The problem that arises is the user error again.
I can't imagine holding a conversation for more that five words
with a woman who wakes up in the morning and says, "Phew. I'm
feeling like a sweats day. But what shoes could I wear? Those sneakers
won't provide me with any discomfort or awkwardness. Now, where
are those point-toed six-inchers..."
I'm gonna be frank, but this one goes out to the
ladies: IF you decide that heels and sweat pants are your new look
and you're gonna make it work, good luck-- however, if you're packin'
in the back end, you're gonna want something to hold the caboose
in place. High heels are gonna be boosting your ass up, and jogging
pants will only let your cheeks run freely. If you can't control
it then danger will only ensue.
Side note: No plastic-looking boots with heels...
bad...
I'm not one to let things sit without theorizing
either. I've gone to several colleagues and peers on this high heel
subject, but I've found little consolation. Gregory "G-Kirschey"
Kirschner suggested that the women are trying to attract men, "Some
guys like it." This was an interesting point and not one to
be disregarded. Are there some guys who like heels? The internet
says yes-- let me save you that creepy research.

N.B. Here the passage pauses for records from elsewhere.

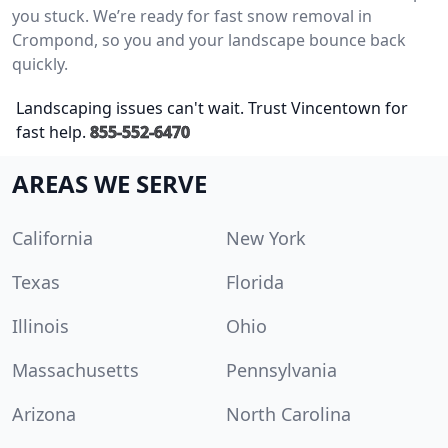
you stuck. We’re ready for fast snow removal in
Crompond, so you and your landscape bounce back
quickly.
Landscaping issues can't wait. Trust Vincentown for
fast help.
855-552-6470
AREAS WE SERVE
California
New York
Texas
Florida
Illinois
Ohio
Massachusetts
Pennsylvania
Arizona
North Carolina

I must say, however, that this explanation isn't
satisfactory in the end. What percent of the male sex, that is heterosexual,
that loves heels could be out there? Assuming it's 20%-- which had
damn well better be very generous guess-- that's one out of every
5 guys you're aiming for. That's low-balling big time. How about
trying intelligence, confidence, and self-respect-- you may get
the other end of that 1:5 spectrum. Then again, to be truthful,
I have heard several dozen guys, at one time or another, say "Man,
that chick would be sooo hot if she was just 3-6 inches taller."
And I don't want to make any personal statements,
but there's something to be said for a woman who looks comfortable.
You don't want to see any Bambi legs walking awkwardly towards you
in heels when you could have a normal person walk over in flat shoes.
On the opposite end, you totally don't want some girl who learned
how to walk in heels from America's Next Top Model, because that
just won't work, you end up with more hip movement than Ricky Martin--
what a terrible callback.
In the end, I'm asking the ladies to shelve the
high heels, just as I've asked them to pack up the shorts with words
on the ass, shoulder-less shirts, and mini-skirts, among other things.
But my conclusion lies in a sole(yuck-yuck) seasonal concern. With
the winter months coming up, wear real shoes so you don't fall on
your ass, because if you do, I promise I'll have a camera.